President Donald Trump has slammed the federal judge, whom he appointed, for blocking his decision to deploy some 200 National Guard troops to Portland to stop what the president has called “lawless mayhem.”
U.S. District Judge Karin Immergut issued the order Saturday, saying the relatively small protests in Portland did not justify the use of federalized forces and allowing the deployment to harm Oregon’s state sovereignty.
“ I wasn’t served well by the people who pick judges. I appointed the judge, and it goes like that. If he made that decision, Portland is burning to the ground… all you have to do is look at the TV and read your newspapers. That judge ought to be ashamed of himself,” Trump told members of the media at the White House en route to address U.S. Navy servicemembers in Norfolk, Virginia.
“This country has a longstanding and foundational tradition of resistance to government overreach, especially in the form of military intrusion into civil affairs,” Immergut wrote, later adding: “This historical tradition boils down to a simple proposition: this is a nation of Constitutional law, not martial law.”
State and city officials sued to stop the deployment last week, one day after Trump officials said that 200 Oregon National Guard troops would be federalized to protect federal buildings in what Trump declared a “war-ravaged” city.
Despite Trump’s efforts targeting Democratic-led cities, sending the National Guard to Los Angeles to quell anti-ICE protesters in June, before sending them to Washington, D.C., to crack down on crime he claims is rampant, the judge noted Trump’s response did not match the situation in Portland.
“The president’s determination was simply untethered to the facts,” Immergut wrote.
The temporary restraining order issued by Immergut is set to expire on October 18.
Following Immergut’s order, the Trump administration on Saturday filed a notice of appeal to the 9th U.S. Circuit Court of Appeals.
“President Trump exercised his lawful authority to protect federal assets and personnel in Portland following violent riots and attacks on law enforcement — we expect to be vindicated by a higher court,” White House spokesperson Abigail Jackson said.
Meanwhile, Oregon Attorney General Dan Rayfield called the ruling “a healthy check on the president.”
“It reaffirms what we already knew: Portland is not the president’s war-torn fantasy. Our city is not ravaged, and there is no rebellion,” Rayfield said in a statement. He added: “Members of the Oregon National Guard are not a tool for him to use in his political theater.”
Trump has deployed or threatened to deploy troops to several U.S. cities, including Chicago, Memphis, Los Angeles, and Washington.
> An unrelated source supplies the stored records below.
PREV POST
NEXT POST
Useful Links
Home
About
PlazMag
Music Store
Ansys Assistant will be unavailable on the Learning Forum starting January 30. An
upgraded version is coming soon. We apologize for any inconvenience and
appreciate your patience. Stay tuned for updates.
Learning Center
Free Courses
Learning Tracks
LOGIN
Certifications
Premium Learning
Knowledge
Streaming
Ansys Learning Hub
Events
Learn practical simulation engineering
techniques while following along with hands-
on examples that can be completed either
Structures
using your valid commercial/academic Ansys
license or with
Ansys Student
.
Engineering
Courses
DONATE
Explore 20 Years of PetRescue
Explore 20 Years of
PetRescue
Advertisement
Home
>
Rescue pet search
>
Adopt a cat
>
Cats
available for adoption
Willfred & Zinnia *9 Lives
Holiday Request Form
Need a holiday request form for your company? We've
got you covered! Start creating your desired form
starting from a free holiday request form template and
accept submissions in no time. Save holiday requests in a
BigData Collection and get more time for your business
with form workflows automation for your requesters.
California sued the administration in the wake of Trump’s deployment of National Guard troops and U.S. Marines into Los Angeles. A federal judge earlier this month determined that the administration illegally deployed military assets into the Los Angeles area.
In a similar lawsuit filed in Oregon, state leaders also stated that Trump is breaking the law, as well as Tenth Amendment protections, which ensure that police authority rests with the states, not the federal government.
The Trump administration’s “stated basis for federalizing members of Oregon’s National Guard is patently pretextual and baseless,” state leaders wrote in the suit.
Trump singled out a “particular disfavored jurisdiction for political retribution” and seeks to “eviscerate the constitutional principle that the states’ sovereignty should be treated equally,” they argued.